手術不能の膵がんは、無理な抗がん剤治療は避けて緩和ケアに努め、残りの時間を楽しむ方が良いように思います。

と。しかし、

「患者さんの実例」の章では最初に50代男性の膵臓がんの例が紹介されています。

大学病院で膵頭十二指腸切除術を受けた後、ゲムシタビンを投与するも、8か月後のCTで腹水が見つかり、がん研究センターのセカンドオピニオンの後で大塚北口診療所に来院。

私は最大量のゲムシタビンで効果がなくなったときには投与量を大きく下げると、再度効果がでることを経験的に知っていました。

という梅澤先生の方針で、ゲムシタビン200mgで週1回の点滴を始めた。骨髄抑制が出たので100mg、200mgと調整しながら投与する。患者には自覚するような副作用はまったくありませんでした。腹水が徐々に減少してCA19-9も低下。5か月後には上の写真のように腹水が消失していた。しかし翌年の桜を楽しんだ後、緩和ケア病院で亡くなったそうです。大量の腹水が見つかってから、副作用もなく消失して、一年間は十分に生を楽しむことができたのですから、患者にとっては「宝物のような時間」だったに違いありません。
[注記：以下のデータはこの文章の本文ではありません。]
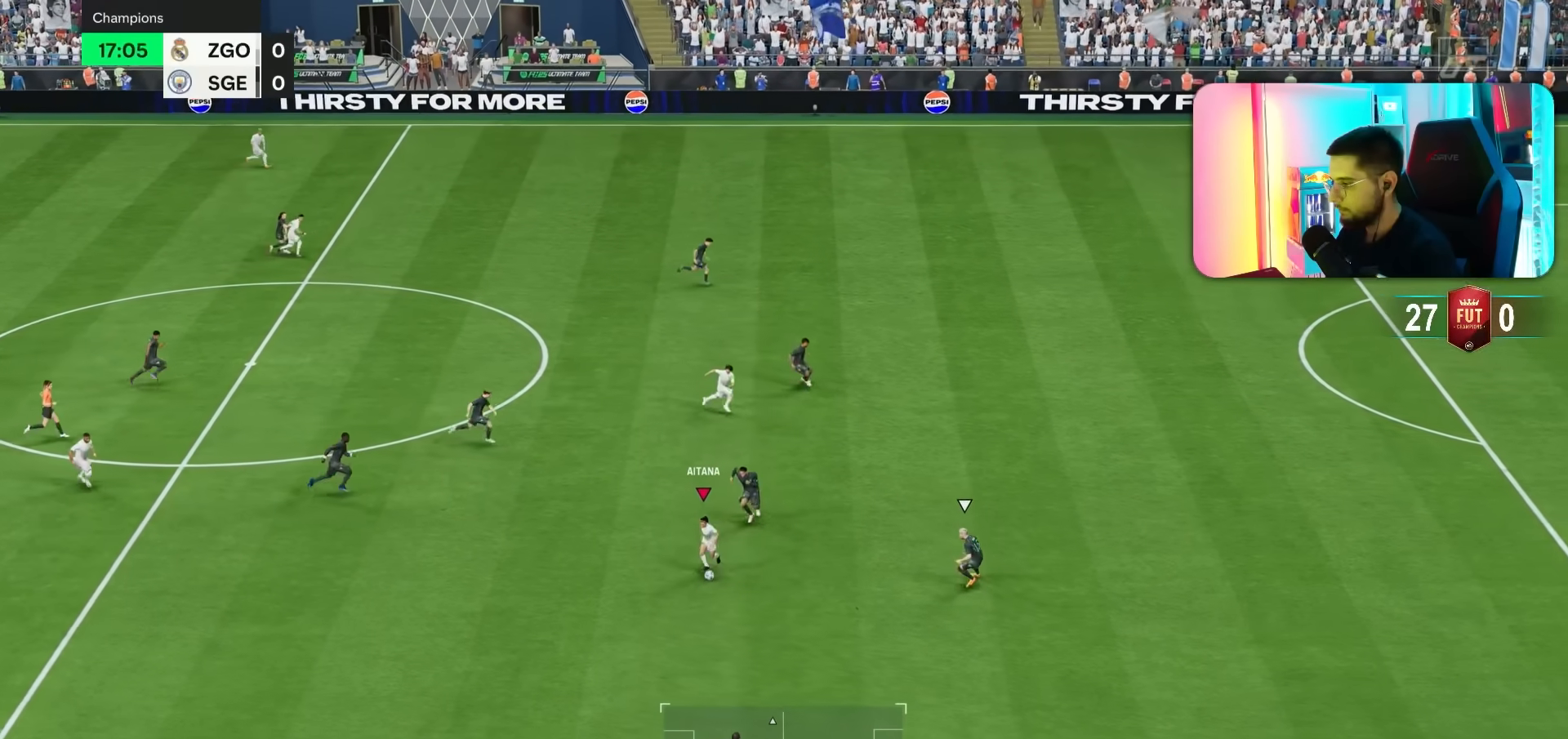
{"dt_ms": 500, "buttons": [], "left_stick": "down-right", "right_stick": "center", "events": [[50, "TRIANGLE", "down"], [50, "left_stick", "down-right"], [317, "TRIANGLE", "up"]]}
やはり膵臓がんは厳しいですが、症状の緩和を取っても低用量抗がん剤治療が優れているように感じます。(エビデンスはないだろう、と言われそうですがね。エビデンスは一人の具体的患者の予後までは保証してくれません)

以上は本の後半部分からの感想です。前半には梅澤先生の標準治療に対する考え方、批判など満載です。

低用量抗がん剤治療に関心がある方には、一読の価値ありです。